▶ **DATA SHOWN**:
*** Block opens ***

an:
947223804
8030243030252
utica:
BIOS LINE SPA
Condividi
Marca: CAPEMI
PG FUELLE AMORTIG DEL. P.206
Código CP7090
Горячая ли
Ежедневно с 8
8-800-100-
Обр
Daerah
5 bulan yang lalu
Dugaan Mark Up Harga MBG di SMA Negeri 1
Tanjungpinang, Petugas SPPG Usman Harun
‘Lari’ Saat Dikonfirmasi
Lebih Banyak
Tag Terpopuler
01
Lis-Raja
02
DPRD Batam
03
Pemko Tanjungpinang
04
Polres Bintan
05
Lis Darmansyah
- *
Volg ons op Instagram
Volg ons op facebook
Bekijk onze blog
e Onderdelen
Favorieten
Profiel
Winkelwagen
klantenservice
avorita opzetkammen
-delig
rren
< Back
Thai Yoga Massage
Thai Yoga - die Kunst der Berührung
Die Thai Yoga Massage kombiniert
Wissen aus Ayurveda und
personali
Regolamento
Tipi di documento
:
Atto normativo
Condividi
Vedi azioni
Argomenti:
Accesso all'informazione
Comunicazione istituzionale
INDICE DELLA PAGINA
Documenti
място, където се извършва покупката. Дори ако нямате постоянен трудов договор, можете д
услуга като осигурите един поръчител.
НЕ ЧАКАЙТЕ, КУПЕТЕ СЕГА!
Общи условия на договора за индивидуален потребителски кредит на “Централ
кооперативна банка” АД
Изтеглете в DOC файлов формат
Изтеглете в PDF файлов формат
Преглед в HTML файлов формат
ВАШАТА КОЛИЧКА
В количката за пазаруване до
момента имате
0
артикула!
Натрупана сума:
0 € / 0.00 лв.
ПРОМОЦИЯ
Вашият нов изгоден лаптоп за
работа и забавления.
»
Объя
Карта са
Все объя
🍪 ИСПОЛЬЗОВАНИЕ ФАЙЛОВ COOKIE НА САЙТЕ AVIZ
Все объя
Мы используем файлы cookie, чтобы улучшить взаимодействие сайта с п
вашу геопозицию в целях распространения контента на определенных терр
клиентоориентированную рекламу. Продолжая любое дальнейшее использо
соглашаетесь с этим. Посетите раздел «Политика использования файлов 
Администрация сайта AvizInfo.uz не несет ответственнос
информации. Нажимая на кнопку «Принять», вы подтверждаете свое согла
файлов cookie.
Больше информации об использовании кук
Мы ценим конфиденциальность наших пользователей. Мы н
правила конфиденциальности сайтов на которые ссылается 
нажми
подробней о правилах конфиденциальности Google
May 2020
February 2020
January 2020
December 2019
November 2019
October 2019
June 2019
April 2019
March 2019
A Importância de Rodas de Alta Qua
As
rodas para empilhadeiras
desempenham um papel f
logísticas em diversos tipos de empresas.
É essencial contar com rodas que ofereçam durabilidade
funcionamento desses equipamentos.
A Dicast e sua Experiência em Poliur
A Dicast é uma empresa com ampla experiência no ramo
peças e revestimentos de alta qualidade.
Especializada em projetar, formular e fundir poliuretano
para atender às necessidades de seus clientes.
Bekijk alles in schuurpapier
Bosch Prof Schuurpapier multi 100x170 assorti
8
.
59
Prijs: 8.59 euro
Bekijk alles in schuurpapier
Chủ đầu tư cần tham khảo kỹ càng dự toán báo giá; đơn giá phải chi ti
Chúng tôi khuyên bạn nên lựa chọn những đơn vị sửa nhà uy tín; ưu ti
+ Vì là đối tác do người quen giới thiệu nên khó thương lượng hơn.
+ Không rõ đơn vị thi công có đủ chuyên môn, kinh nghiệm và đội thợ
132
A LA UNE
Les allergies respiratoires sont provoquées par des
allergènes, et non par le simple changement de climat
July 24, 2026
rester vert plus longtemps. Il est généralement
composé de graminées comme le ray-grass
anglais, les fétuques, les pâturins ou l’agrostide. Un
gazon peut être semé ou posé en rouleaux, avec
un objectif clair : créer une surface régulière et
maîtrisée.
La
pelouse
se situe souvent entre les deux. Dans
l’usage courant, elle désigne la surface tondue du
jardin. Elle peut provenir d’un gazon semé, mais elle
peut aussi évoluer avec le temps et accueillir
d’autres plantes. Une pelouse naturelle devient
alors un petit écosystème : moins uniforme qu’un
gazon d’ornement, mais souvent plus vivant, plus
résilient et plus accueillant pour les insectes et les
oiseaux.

*** Block closes ***

▶ **PROBLEM**:
All lines of the data above must be returned exactly.

▶ **RESULT BELOW**:
an:
947223804
8030243030252
utica:
BIOS LINE SPA
Condividi
Marca: CAPEMI
PG FUELLE AMORTIG DEL. P.206
Código CP7090
Горячая ли
Ежедневно с 8
8-800-100-
Обр
Daerah
5 bulan yang lalu
Dugaan Mark Up Harga MBG di SMA Negeri 1
Tanjungpinang, Petugas SPPG Usman Harun
‘Lari’ Saat Dikonfirmasi
Lebih Banyak
Tag Terpopuler
01
Lis-Raja
02
DPRD Batam
03
Pemko Tanjungpinang
04
Polres Bintan
05
Lis Darmansyah
- *
Volg ons op Instagram
Volg ons op facebook
Bekijk onze blog
e Onderdelen
Favorieten
Profiel
Winkelwagen
klantenservice
avorita opzetkammen
-delig
rren
< Back
Thai Yoga Massage
Thai Yoga - die Kunst der Berührung
Die Thai Yoga Massage kombiniert
Wissen aus Ayurveda und
personali
Regolamento
Tipi di documento
:
Atto normativo
Condividi
Vedi azioni
Argomenti:
Accesso all'informazione
Comunicazione istituzionale
INDICE DELLA PAGINA
Documenti
място, където се извършва покупката. Дори ако нямате постоянен трудов договор, можете д
услуга като осигурите един поръчител.
НЕ ЧАКАЙТЕ, КУПЕТЕ СЕГА!
Общи условия на договора за индивидуален потребителски кредит на “Централ
кооперативна банка” АД
Изтеглете в DOC файлов формат
Изтеглете в PDF файлов формат
Преглед в HTML файлов формат
ВАШАТА КОЛИЧКА
В количката за пазаруване до
момента имате
0
артикула!
Натрупана сума:
0 € / 0.00 лв.
ПРОМОЦИЯ
Вашият нов изгоден лаптоп за
работа и забавления.
»
Объя
Карта са
Все объя
🍪 ИСПОЛЬЗОВАНИЕ ФАЙЛОВ COOKIE НА САЙТЕ AVIZ
Все объя
Мы используем файлы cookie, чтобы улучшить взаимодействие сайта с п
вашу геопозицию в целях распространения контента на определенных терр
клиентоориентированную рекламу. Продолжая любое дальнейшее использо
соглашаетесь с этим. Посетите раздел «Политика использования файлов 
Администрация сайта AvizInfo.uz не несет ответственнос
информации. Нажимая на кнопку «Принять», вы подтверждаете свое согла
файлов cookie.
Больше информации об использовании кук
Мы ценим конфиденциальность наших пользователей. Мы н
правила конфиденциальности сайтов на которые ссылается 
нажми
подробней о правилах конфиденциальности Google
May 2020
February 2020
January 2020
December 2019
November 2019
October 2019
June 2019
April 2019
March 2019
A Importância de Rodas de Alta Qua
As
rodas para empilhadeiras
desempenham um papel f
logísticas em diversos tipos de empresas.
É essencial contar com rodas que ofereçam durabilidade
funcionamento desses equipamentos.
A Dicast e sua Experiência em Poliur
A Dicast é uma empresa com ampla experiência no ramo
peças e revestimentos de alta qualidade.
Especializada em projetar, formular e fundir poliuretano
para atender às necessidades de seus clientes.
Bekijk alles in schuurpapier
Bosch Prof Schuurpapier multi 100x170 assorti
8
.
59
Prijs: 8.59 euro
Bekijk alles in schuurpapier
Chủ đầu tư cần tham khảo kỹ càng dự toán báo giá; đơn giá phải chi ti
Chúng tôi khuyên bạn nên lựa chọn những đơn vị sửa nhà uy tín; ưu ti
+ Vì là đối tác do người quen giới thiệu nên khó thương lượng hơn.
+ Không rõ đơn vị thi công có đủ chuyên môn, kinh nghiệm và đội thợ
132
A LA UNE
Les allergies respiratoires sont provoquées par des
allergènes, et non par le simple changement de climat
July 24, 2026
rester vert plus longtemps. Il est généralement
composé de graminées comme le ray-grass
anglais, les fétuques, les pâturins ou l’agrostide. Un
gazon peut être semé ou posé en rouleaux, avec
un objectif clair : créer une surface régulière et
maîtrisée.
La
pelouse
se situe souvent entre les deux. Dans
l’usage courant, elle désigne la surface tondue du
jardin. Elle peut provenir d’un gazon semé, mais elle
peut aussi évoluer avec le temps et accueillir
d’autres plantes. Une pelouse naturelle devient
alors un petit écosystème : moins uniforme qu’un
gazon d’ornement, mais souvent plus vivant, plus
résilient et plus accueillant pour les insectes et les
oiseaux.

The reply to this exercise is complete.